====== Material for the task

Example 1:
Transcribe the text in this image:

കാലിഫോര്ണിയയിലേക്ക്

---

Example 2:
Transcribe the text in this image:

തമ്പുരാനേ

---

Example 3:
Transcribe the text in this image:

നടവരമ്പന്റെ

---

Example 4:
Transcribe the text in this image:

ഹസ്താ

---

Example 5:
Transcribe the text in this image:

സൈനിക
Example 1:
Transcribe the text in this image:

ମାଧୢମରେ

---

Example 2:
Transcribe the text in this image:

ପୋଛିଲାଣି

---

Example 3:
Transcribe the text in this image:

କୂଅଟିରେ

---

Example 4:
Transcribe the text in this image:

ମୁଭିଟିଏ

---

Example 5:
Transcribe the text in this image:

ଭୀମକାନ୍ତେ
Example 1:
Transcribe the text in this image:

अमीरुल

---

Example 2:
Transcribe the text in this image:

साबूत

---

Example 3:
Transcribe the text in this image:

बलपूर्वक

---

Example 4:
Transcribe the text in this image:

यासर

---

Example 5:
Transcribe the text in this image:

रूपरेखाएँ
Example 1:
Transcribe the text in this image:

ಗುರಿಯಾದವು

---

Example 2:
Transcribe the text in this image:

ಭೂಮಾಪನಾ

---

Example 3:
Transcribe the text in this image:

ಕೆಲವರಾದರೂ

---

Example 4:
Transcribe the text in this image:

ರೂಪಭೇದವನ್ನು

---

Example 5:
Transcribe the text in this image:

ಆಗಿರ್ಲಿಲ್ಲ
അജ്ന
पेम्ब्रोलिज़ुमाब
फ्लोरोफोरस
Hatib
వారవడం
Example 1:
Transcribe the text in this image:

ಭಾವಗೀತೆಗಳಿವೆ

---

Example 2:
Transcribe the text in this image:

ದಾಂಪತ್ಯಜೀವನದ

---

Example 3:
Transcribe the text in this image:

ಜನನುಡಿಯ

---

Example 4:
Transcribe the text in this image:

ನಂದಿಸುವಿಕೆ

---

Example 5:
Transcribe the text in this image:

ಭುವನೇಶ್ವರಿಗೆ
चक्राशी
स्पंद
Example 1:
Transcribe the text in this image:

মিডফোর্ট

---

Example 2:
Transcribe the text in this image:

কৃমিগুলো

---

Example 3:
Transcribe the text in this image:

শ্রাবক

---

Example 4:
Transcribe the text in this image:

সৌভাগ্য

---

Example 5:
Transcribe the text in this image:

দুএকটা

============

Repeat each line of the data exactly as it appears above.

» **Response below**:
Example 1:
Transcribe the text in this image:

കാലിഫോര്ണിയയിലേക്ക്

---

Example 2:
Transcribe the text in this image:

തമ്പുരാനേ

---

Example 3:
Transcribe the text in this image:

നടവരമ്പന്റെ

---

Example 4:
Transcribe the text in this image:

ഹസ്താ

---

Example 5:
Transcribe the text in this image:

സൈനിക
Example 1:
Transcribe the text in this image:

ମାଧୢମରେ

---

Example 2:
Transcribe the text in this image:

ପୋଛିଲାଣି

---

Example 3:
Transcribe the text in this image:

କୂଅଟିରେ

---

Example 4:
Transcribe the text in this image:

ମୁଭିଟିଏ

---

Example 5:
Transcribe the text in this image:

ଭୀମକାନ୍ତେ
Example 1:
Transcribe the text in this image:

अमीरुल

---

Example 2:
Transcribe the text in this image:

साबूत

---

Example 3:
Transcribe the text in this image:

बलपूर्वक

---

Example 4:
Transcribe the text in this image:

यासर

---

Example 5:
Transcribe the text in this image:

रूपरेखाएँ
Example 1:
Transcribe the text in this image:

ಗುರಿಯಾದವು

---

Example 2:
Transcribe the text in this image:

ಭೂಮಾಪನಾ

---

Example 3:
Transcribe the text in this image:

ಕೆಲವರಾದರೂ

---

Example 4:
Transcribe the text in this image:

ರೂಪಭೇದವನ್ನು

---

Example 5:
Transcribe the text in this image:

ಆಗಿರ್ಲಿಲ್ಲ
അജ്ന
पेम्ब्रोलिज़ुमाब
फ्लोरोफोरस
Hatib
వారవడం
Example 1:
Transcribe the text in this image:

ಭಾವಗೀತೆಗಳಿವೆ

---

Example 2:
Transcribe the text in this image:

ದಾಂಪತ್ಯಜೀವನದ

---

Example 3:
Transcribe the text in this image:

ಜನನುಡಿಯ

---

Example 4:
Transcribe the text in this image:

ನಂದಿಸುವಿಕೆ

---

Example 5:
Transcribe the text in this image:

ಭುವನೇಶ್ವರಿಗೆ
चक्राशी
स्पंद
Example 1:
Transcribe the text in this image:

মিডফোর্ট

---

Example 2:
Transcribe the text in this image:

কৃমিগুলো

---

Example 3:
Transcribe the text in this image:

শ্রাবক

---

Example 4:
Transcribe the text in this image:

সৌভাগ্য

---

Example 5:
Transcribe the text in this image:

দুএকটা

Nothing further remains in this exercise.